### Raw data
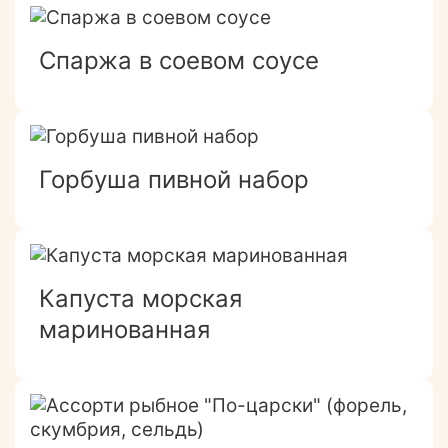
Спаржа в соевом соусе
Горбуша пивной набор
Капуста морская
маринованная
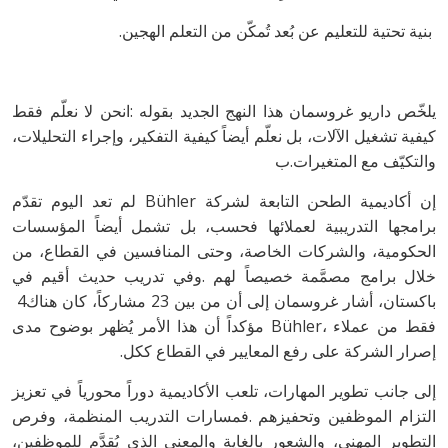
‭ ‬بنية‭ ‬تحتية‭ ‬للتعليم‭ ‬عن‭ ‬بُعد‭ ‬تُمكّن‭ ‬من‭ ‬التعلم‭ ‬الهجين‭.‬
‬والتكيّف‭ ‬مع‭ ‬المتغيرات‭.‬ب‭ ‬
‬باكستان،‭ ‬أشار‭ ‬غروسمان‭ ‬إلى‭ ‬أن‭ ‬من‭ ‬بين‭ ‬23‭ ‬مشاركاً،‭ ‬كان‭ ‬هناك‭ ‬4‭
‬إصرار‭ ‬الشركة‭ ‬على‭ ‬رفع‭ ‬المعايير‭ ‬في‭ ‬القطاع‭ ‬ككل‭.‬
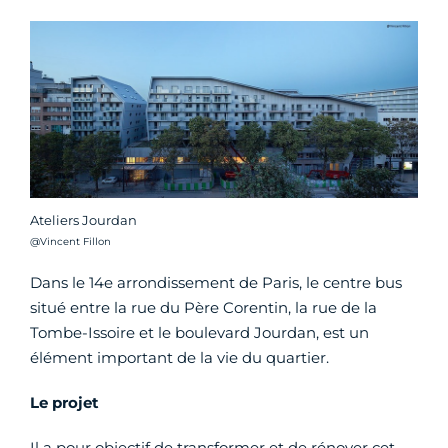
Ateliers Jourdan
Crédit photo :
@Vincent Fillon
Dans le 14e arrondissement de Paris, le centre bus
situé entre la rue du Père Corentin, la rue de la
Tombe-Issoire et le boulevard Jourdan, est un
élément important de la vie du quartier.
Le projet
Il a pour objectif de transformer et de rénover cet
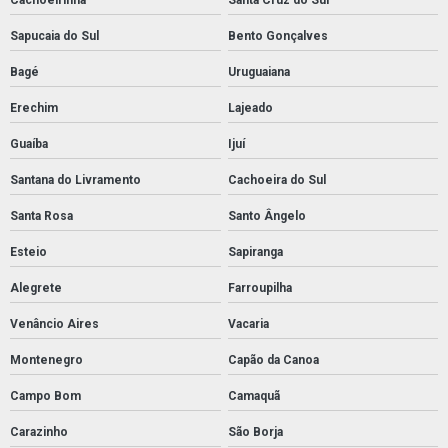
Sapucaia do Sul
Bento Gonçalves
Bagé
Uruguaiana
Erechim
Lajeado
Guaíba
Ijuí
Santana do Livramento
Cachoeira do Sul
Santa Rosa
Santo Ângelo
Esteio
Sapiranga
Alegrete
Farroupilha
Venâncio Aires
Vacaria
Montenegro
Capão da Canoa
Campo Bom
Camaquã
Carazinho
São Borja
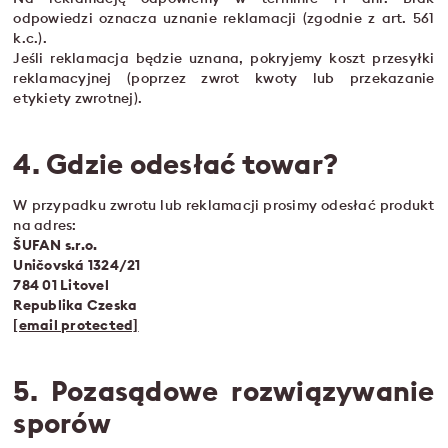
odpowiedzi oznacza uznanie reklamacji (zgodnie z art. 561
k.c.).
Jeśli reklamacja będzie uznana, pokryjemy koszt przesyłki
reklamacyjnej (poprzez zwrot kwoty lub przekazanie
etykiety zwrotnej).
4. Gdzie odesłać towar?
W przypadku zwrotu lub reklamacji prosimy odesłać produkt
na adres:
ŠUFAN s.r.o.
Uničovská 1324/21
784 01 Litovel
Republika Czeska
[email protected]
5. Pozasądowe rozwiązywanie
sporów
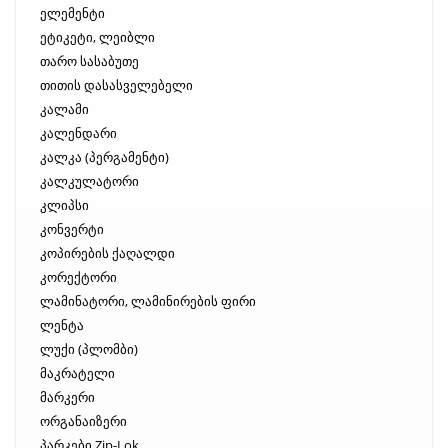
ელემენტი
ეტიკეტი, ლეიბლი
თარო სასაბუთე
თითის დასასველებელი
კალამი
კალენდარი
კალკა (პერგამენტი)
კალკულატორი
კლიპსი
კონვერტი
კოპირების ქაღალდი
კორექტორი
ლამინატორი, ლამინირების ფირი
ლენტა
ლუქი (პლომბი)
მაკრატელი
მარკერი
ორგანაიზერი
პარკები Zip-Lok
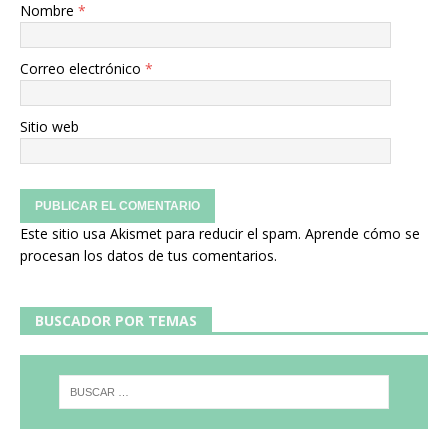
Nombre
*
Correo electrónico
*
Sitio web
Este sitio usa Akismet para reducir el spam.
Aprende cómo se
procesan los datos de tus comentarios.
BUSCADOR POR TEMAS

### Work task
Pick out every line above that contains the string "reklamacji", and copy each one in full.

### Answer to the exercise
odpowiedzi oznacza uznanie reklamacji (zgodnie z art. 561
W przypadku zwrotu lub reklamacji prosimy odesłać produkt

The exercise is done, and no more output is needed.